BUFFALO, N.Y. — As Western New York continues its effort to contain coronavirus, local hospitals continue their efforts to keep their personal protective equipment stockpile up to state standards. That is posing some challenges for hospitals.
At the height of the pandemic in New York State back in March we learned what PPE means. There were numerous concerns and even protests over shortages of personal protective equipment for hospital staffers treating COVID patients. Back on March 26, ECMC reported they were down to a week and a half supply.
Governor Cuomo said back then "Anyone can give you a report that they are close to running out of PPE in a week and a half. That is the status across the country."
So in early May, Cuomo told hospitals around the state they should have a 90 day PPE supply in stock.
And now a letter was sent out on Tuesday by State Health Commissioner Dr. Howard Zucker, which told hospitals do an inventory and report what they have within 24 hours. The letter also states an interim goal of 60 days supply by the end of August and then full compliance with that 90 days supply requirement by the end of September.
We checked back with ECMC and spoke with Vice President and Chief Safety Officer Charlene Ludlow. She told us they were well aware of the need to seek out other suppliers to increase their stockpile.
"We did put some controls on a lot of our personal protective equipment," Ludlow said. "But currently we are - the majority of our items are at 90 days. But most everything is over 60 days."
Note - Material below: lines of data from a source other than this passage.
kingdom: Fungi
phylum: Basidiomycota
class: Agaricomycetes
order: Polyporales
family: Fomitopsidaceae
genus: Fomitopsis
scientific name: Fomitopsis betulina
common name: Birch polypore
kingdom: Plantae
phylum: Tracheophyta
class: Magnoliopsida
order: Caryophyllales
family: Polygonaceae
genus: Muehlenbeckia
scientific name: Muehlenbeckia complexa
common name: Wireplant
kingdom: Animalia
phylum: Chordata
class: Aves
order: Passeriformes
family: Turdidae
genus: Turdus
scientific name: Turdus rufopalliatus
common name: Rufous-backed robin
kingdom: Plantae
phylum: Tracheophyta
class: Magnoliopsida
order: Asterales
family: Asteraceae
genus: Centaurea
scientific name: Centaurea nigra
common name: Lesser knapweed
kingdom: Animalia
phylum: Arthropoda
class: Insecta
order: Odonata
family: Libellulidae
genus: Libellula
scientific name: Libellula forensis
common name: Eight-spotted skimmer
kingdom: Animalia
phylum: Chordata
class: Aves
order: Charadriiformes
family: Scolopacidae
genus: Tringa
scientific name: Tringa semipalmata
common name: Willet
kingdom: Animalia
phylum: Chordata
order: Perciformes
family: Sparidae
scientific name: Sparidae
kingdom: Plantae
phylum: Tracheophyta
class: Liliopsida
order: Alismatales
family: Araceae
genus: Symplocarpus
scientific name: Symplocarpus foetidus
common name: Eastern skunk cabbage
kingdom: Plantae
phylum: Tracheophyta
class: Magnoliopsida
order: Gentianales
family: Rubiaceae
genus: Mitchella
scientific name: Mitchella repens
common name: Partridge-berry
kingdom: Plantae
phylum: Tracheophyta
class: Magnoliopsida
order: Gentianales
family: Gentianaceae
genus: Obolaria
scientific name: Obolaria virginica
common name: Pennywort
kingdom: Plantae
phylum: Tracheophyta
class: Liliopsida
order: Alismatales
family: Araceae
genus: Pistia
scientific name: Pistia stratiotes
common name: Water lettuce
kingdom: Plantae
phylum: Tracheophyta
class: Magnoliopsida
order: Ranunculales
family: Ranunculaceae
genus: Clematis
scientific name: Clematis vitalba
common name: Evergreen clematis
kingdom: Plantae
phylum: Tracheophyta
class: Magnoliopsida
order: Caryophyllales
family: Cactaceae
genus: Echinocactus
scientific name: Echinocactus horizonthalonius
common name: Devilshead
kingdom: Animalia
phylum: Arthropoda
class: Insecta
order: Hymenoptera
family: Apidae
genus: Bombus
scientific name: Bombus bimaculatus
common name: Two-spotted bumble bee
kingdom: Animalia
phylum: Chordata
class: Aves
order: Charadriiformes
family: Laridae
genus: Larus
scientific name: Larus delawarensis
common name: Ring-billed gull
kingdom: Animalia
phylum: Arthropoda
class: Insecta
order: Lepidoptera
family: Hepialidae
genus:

Kaleida spokesman Michael Hughes says that while safety for patients and staff is always a priority, they are reviewing the mandate and seeking more clarification on what supplies are specifically included and the designated usage rate. He also referred us to a letter from the Greater New York Hospital Association which mentions usage rate between April 13 and April 27. The letter also says the state's new emergency requirement is consistent with CDC guidance and there could be extensions if a hospital can explain any complications with acquiring the PPE materials.
JoAnn Cavanaugh of Catholic Health says they are working diligently to stockpile a 90 day plus supply. But she notes it is becoming more difficult to obtain testing supplies because of the demand with the high COVID rate in other parts of the country.
There are more suppliers now in the marketplace with greater demand for the equipment. And N-95 masks are still very much in demand. Even the small start up firm Innosek in the City of Tonawanda is turning out plastic face shields with 3-D printers. Those shields and goggles are considered more important for health care workers with the determination that droplets from patients could spread infection into the eyes of the staffers.
But for some hospitals like Niagara Falls Memorial Medical Center it's not easy. Amy Wojciechowski, who oversees the hospitals infection control program, says PPE items are more affordable now than three months ago but still more expensive than normal. She also points out that their bulk buy power is more limited than a hospital system like Kaleida or Catholic Health.
"We only have the buying power of a single 171 bed hospital," Wojciechowski said. "And so when they're saying you need to buy 100,000 of X-Y-Z in order for you to even purchase it - much less get a decent price - it does present additional challenges for a small facility like us."
Hospitals point out that there has been some partial government assistance to help cover some PPE purchases but it is still a huge financial drain coupled with other COVID related costs and lost revenue.